Would you please reproduce all the entries word for word, minus the pictures?

[Saved entries]
============
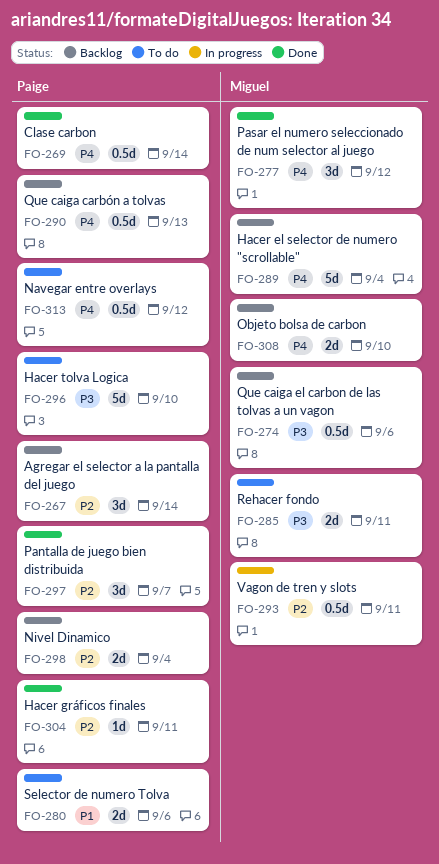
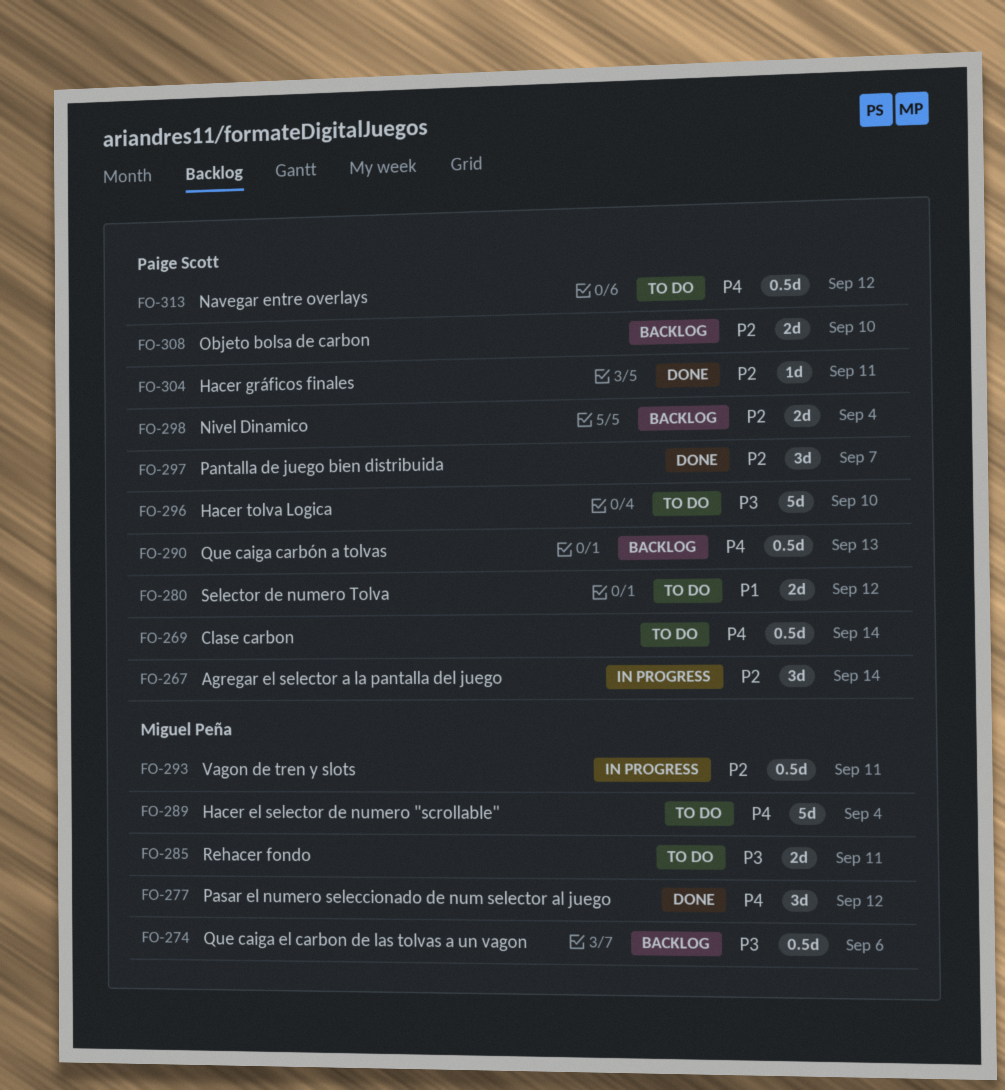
FO-267, status: Backlog -> In progress
FO-269, status: Done -> To do
FO-280, due: Sep 6 -> Sep 12
FO-289, status: Backlog -> To do
FO-308, owner: Miguel Peña -> Paige Scott
FO-308, priority: P4 -> P2

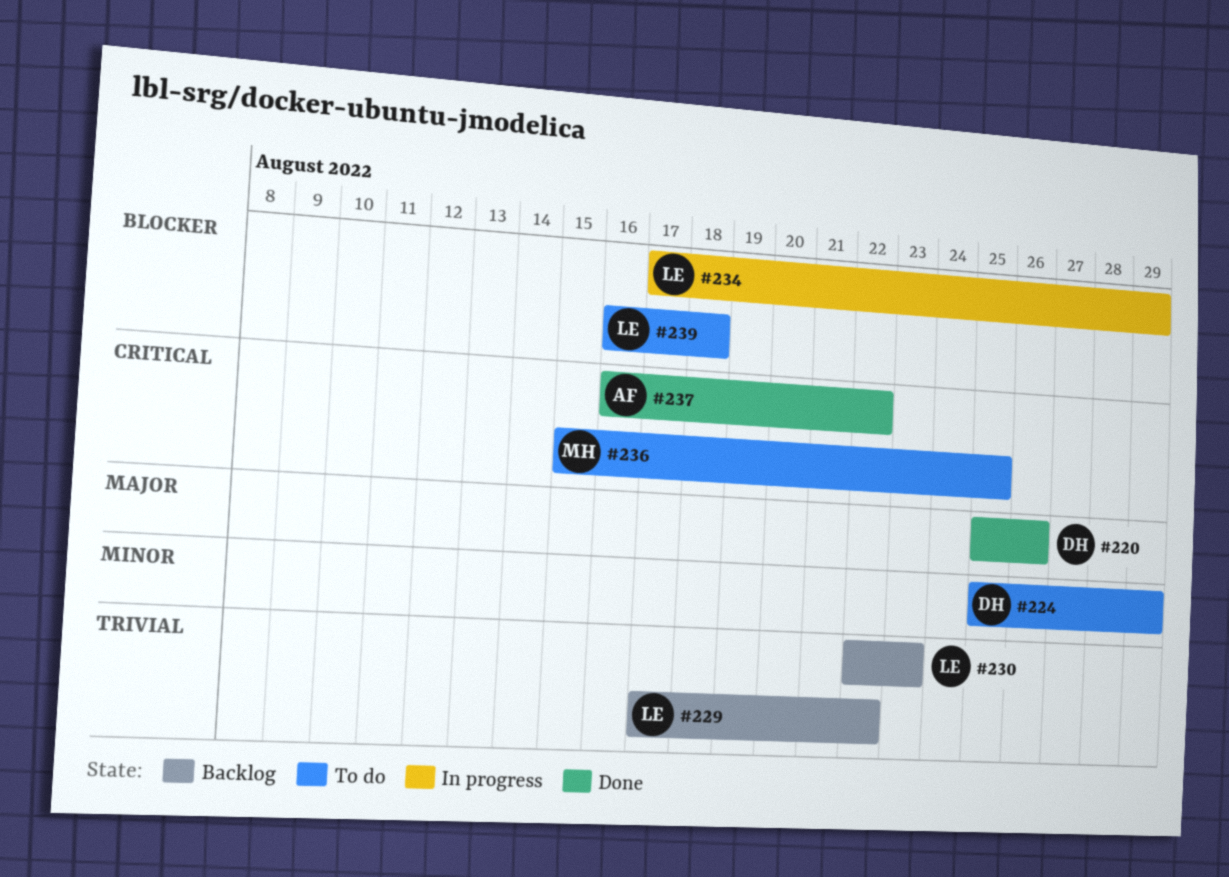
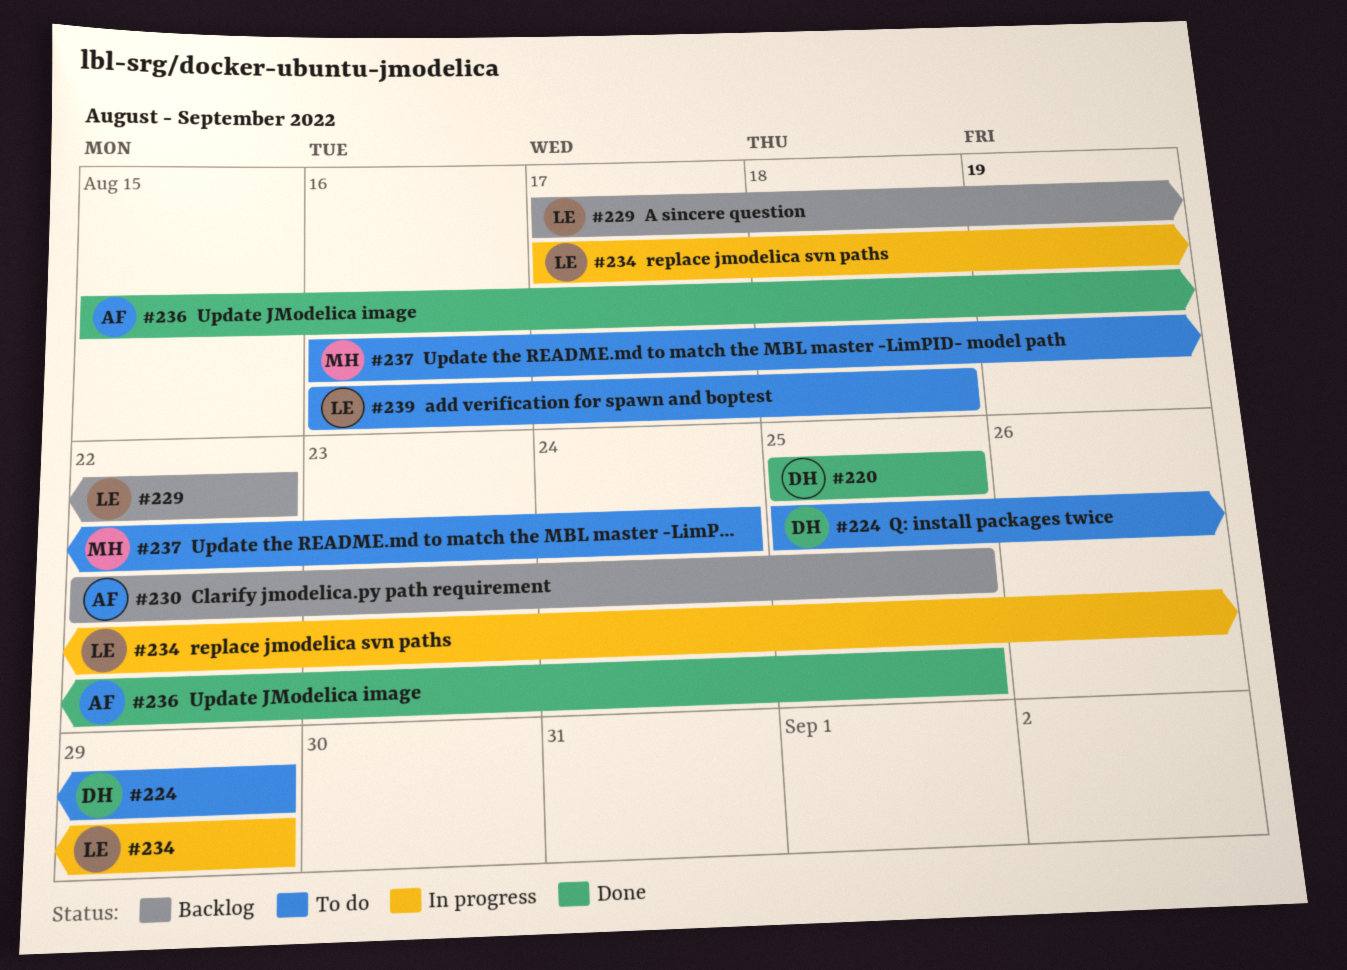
#220, due: Aug 26 -> Aug 25
#230, owner: LE -> AF
#230, due: Aug 23 -> Aug 25
#236, status: To do -> Done
#236, owner: MH -> AF
#237, status: Done -> To do
#237, owner: AF -> MH
#237, due: Aug 22 -> Aug 24

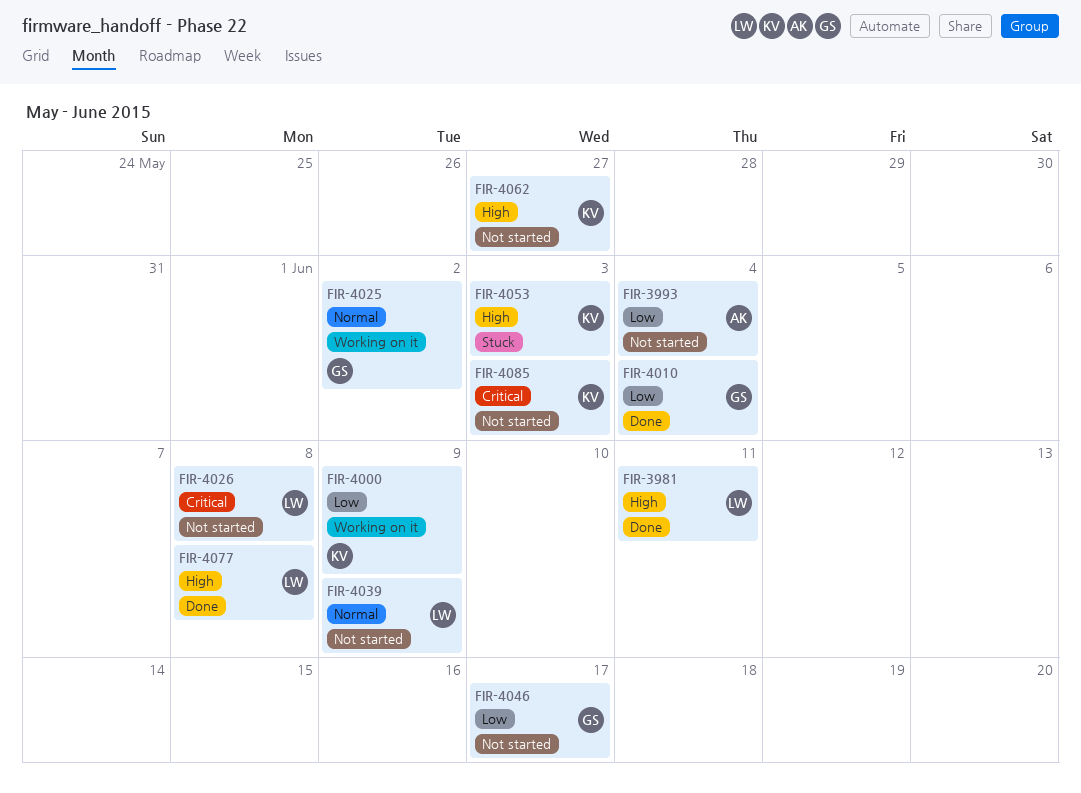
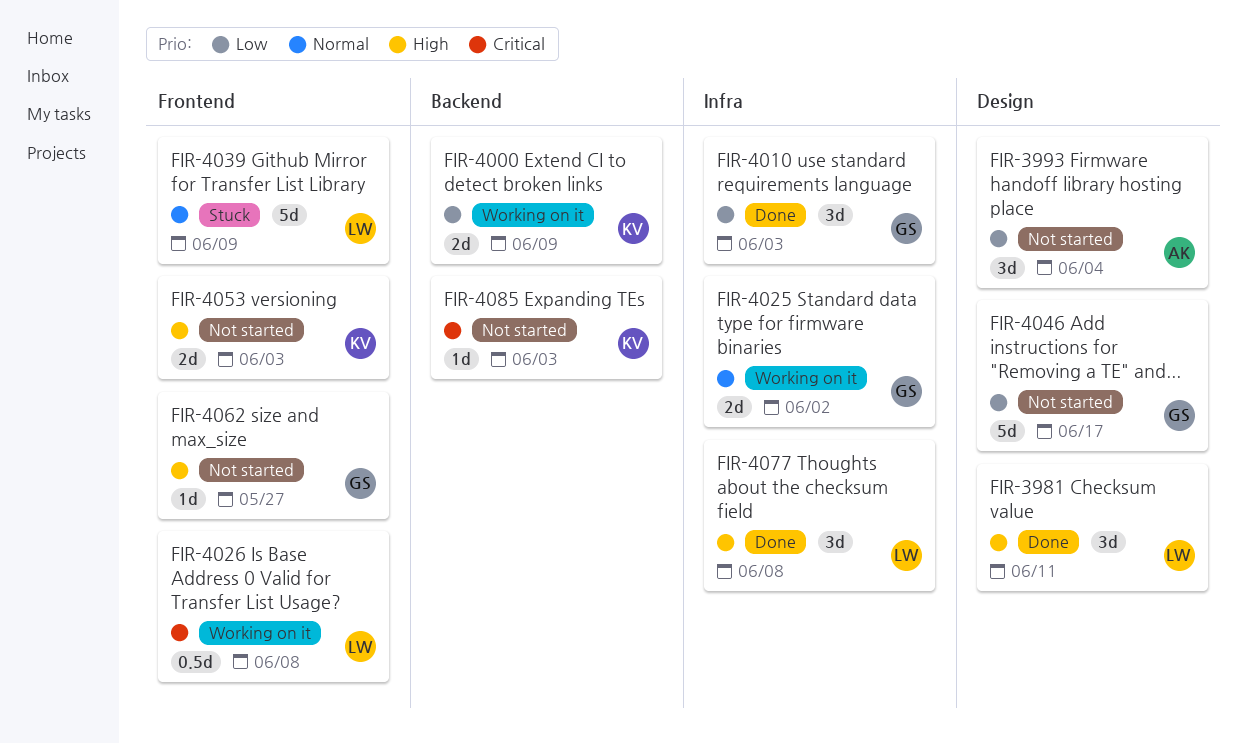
FIR-4010, due: Jun 4 -> Jun 3
FIR-4026, status: Not started -> Working on it
FIR-4039, status: Not started -> Stuck
FIR-4053, status: Stuck -> Not started
FIR-4062, owner: KV -> GS

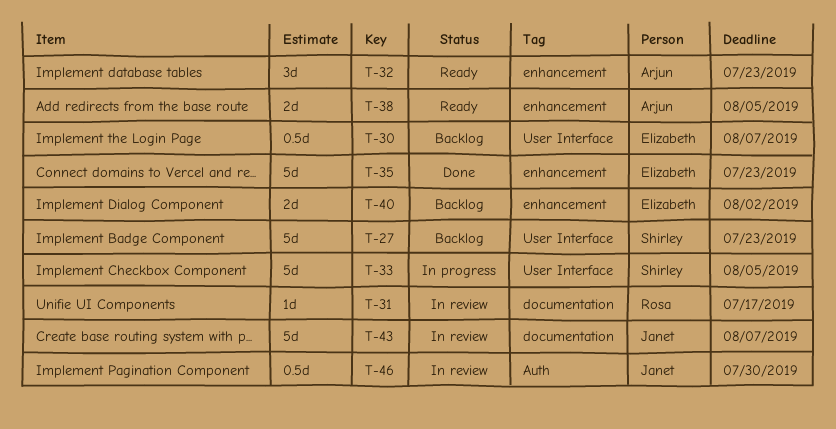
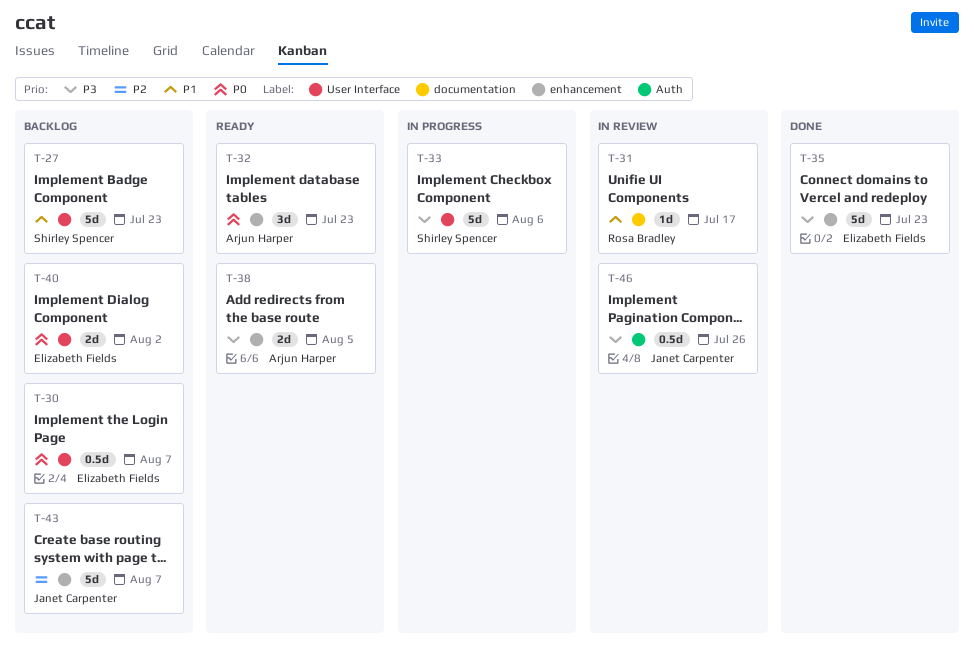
T-33, due: Aug 5 -> Aug 6
T-40, label: enhancement -> User Interface
T-43, status: In review -> Backlog
T-43, label: documentation -> enhancement
T-46, due: Jul 30 -> Jul 26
============
ANSWER BELOW
FO-267, status: Backlog -> In progress
FO-269, status: Done -> To do
FO-280, due: Sep 6 -> Sep 12
FO-289, status: Backlog -> To do
FO-308, owner: Miguel Peña -> Paige Scott
FO-308, priority: P4 -> P2

#220, due: Aug 26 -> Aug 25
#230, owner: LE -> AF
#230, due: Aug 23 -> Aug 25
#236, status: To do -> Done
#236, owner: MH -> AF
#237, status: Done -> To do
#237, owner: AF -> MH
#237, due: Aug 22 -> Aug 24

FIR-4010, due: Jun 4 -> Jun 3
FIR-4026, status: Not started -> Working on it
FIR-4039, status: Not started -> Stuck
FIR-4053, status: Stuck -> Not started
FIR-4062, owner: KV -> GS

T-33, due: Aug 5 -> Aug 6
T-40, label: enhancement -> User Interface
T-43, status: In review -> Backlog
T-43, label: documentation -> enhancement
T-46, due: Jul 30 -> Jul 26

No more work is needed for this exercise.